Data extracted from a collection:
==========
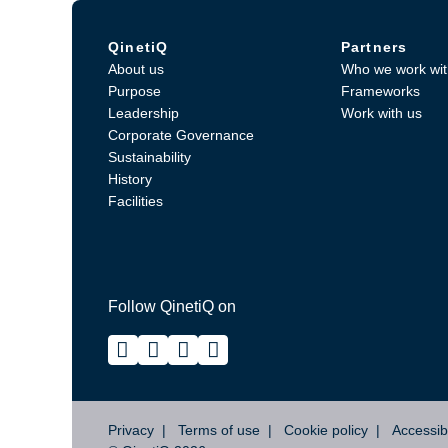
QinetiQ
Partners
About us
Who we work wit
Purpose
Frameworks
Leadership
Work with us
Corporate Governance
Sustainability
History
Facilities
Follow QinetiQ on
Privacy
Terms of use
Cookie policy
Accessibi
==========
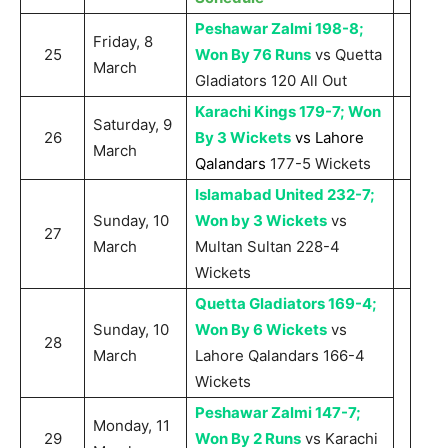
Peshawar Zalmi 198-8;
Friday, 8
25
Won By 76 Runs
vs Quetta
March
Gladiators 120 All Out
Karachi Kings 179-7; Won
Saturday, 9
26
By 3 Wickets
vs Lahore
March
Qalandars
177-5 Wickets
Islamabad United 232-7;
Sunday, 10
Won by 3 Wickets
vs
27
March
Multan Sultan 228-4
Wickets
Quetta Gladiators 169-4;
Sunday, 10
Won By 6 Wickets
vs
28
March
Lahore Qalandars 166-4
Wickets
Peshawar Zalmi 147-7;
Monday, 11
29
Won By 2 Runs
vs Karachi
==========
## ABOUT THIS EXERCISE:
Every line above with the word "Zalmi" is to be copied out.

## SOLUTION:
Peshawar Zalmi 198-8;
Peshawar Zalmi 147-7;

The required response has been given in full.